Perhaps worst of all was that they had agreed to seat a party of 12 people when we went for lunch. The space isn’t that big, so of course this table dominated the room. And the poor buggers – who may or may not have been regional finalists for Photocopier Salesman Of The Year – were squeezed around five tables for two. They were having a gay old time, swapping jokes and bellowing at each other. Isn’t this what private rooms are for? My companion, who had booked the table, actually apologised as she arrived. Evidently the manager preferred to take the money rather than consider the experience of other diners.
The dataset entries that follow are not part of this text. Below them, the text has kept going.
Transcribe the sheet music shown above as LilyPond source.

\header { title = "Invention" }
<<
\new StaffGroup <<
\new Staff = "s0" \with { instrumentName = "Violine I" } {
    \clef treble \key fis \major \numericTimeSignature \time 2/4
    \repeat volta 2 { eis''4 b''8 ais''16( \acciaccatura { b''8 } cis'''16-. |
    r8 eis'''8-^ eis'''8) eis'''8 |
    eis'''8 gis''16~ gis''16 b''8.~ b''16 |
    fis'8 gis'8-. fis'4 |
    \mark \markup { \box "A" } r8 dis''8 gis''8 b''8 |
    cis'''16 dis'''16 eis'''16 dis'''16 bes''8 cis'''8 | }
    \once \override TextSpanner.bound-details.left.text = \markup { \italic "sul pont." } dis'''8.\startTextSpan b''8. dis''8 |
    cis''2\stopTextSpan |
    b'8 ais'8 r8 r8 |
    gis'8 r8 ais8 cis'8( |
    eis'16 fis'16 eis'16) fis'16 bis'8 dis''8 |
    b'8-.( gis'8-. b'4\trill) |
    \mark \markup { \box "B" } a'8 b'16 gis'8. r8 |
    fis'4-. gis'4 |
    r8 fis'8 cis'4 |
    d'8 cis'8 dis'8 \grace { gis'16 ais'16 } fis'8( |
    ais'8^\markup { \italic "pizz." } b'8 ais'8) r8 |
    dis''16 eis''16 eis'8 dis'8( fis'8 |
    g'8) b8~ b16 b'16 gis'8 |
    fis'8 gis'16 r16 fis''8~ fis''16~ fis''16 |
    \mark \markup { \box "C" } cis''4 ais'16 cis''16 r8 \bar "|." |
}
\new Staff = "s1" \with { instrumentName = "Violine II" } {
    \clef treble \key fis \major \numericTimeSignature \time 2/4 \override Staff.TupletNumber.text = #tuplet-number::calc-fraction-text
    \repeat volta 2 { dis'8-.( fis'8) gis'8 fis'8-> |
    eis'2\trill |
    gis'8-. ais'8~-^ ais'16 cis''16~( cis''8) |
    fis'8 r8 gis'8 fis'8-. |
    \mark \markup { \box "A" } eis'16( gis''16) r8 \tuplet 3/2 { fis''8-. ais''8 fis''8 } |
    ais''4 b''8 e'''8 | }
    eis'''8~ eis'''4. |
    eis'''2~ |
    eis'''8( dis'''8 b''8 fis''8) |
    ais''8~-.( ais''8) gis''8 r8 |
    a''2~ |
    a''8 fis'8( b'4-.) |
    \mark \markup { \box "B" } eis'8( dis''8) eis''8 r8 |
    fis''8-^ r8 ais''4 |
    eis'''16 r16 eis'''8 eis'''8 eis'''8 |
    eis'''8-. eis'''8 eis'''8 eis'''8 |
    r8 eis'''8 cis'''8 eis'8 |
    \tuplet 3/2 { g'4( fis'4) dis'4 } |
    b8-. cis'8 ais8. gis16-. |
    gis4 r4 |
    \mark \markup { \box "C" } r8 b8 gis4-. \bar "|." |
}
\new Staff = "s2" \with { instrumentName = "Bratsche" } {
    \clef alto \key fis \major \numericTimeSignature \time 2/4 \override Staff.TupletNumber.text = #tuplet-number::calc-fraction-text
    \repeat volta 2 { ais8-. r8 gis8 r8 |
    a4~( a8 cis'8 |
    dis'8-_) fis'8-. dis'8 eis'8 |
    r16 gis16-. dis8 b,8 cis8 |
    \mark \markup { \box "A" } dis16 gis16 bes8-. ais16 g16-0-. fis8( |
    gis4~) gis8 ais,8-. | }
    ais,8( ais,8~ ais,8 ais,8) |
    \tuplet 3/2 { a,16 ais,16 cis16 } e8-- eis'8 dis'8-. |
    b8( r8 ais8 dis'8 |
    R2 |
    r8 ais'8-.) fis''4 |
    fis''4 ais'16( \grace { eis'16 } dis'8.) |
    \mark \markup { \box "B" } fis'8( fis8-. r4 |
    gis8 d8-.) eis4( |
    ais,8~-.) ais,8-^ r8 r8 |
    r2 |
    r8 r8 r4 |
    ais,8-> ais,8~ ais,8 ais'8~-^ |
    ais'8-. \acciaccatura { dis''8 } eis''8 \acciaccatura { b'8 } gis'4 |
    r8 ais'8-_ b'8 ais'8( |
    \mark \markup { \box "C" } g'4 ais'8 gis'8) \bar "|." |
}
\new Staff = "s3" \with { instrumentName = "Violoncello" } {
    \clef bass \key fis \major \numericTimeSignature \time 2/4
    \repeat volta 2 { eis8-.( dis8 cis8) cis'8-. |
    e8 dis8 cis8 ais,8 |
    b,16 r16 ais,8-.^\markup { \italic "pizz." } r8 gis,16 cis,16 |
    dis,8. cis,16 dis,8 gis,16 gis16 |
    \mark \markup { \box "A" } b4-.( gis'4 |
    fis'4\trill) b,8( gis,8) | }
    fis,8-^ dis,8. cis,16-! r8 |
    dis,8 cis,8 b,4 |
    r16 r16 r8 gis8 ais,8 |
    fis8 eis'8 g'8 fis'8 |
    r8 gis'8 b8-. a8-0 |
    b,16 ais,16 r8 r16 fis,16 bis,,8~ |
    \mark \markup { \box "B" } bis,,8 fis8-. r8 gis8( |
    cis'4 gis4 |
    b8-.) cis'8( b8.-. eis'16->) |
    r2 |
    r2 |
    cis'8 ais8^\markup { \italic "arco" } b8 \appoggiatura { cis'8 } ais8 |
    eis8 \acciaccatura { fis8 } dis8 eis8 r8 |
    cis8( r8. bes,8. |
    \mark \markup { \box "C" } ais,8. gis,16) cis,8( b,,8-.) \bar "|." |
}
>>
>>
Meanwhile, the food itself was good in a top-end bistro sort of way, but often heavily salted. Starter selection was good – dishes like lamb sweetbreads and girolles on brioche, and whisky-cured salmon and salt baked beetroot – but the mains were a bit simpler. However, whoever wrote the menu itself must have been at the drinks cabinet. ‘Black figs’ turned out to be figs. Surely in the 21st century, nobody needs to see spelled out ‘Stilton blue cheese’? And they succumbed to the infuriating restaurant-ism ‘cassoulet’ when describing something that doesn’t involve duck or sausage – in this case, ‘seafood cassoulet’ (which was a pleasant mix of haricot beans,mussels and tiny baby squid).
Service was efficient and pleasant, though the staff-to-diners ratio was too high: five different staff members came to our table during the meal, every single one of them asked how everything was and some even asked how our days were going. They made a little show of wiping down the table in between courses. In short, they are setting out to pretend they’re a restaurant. The British gastro-pub succeeds because it’s a place where you can eat fine food that’s reasonably priced in a casual setting – and not feel guilty if you want a pint with your dinner. This is something that has quite clearly passed the managers of the York & Albany by.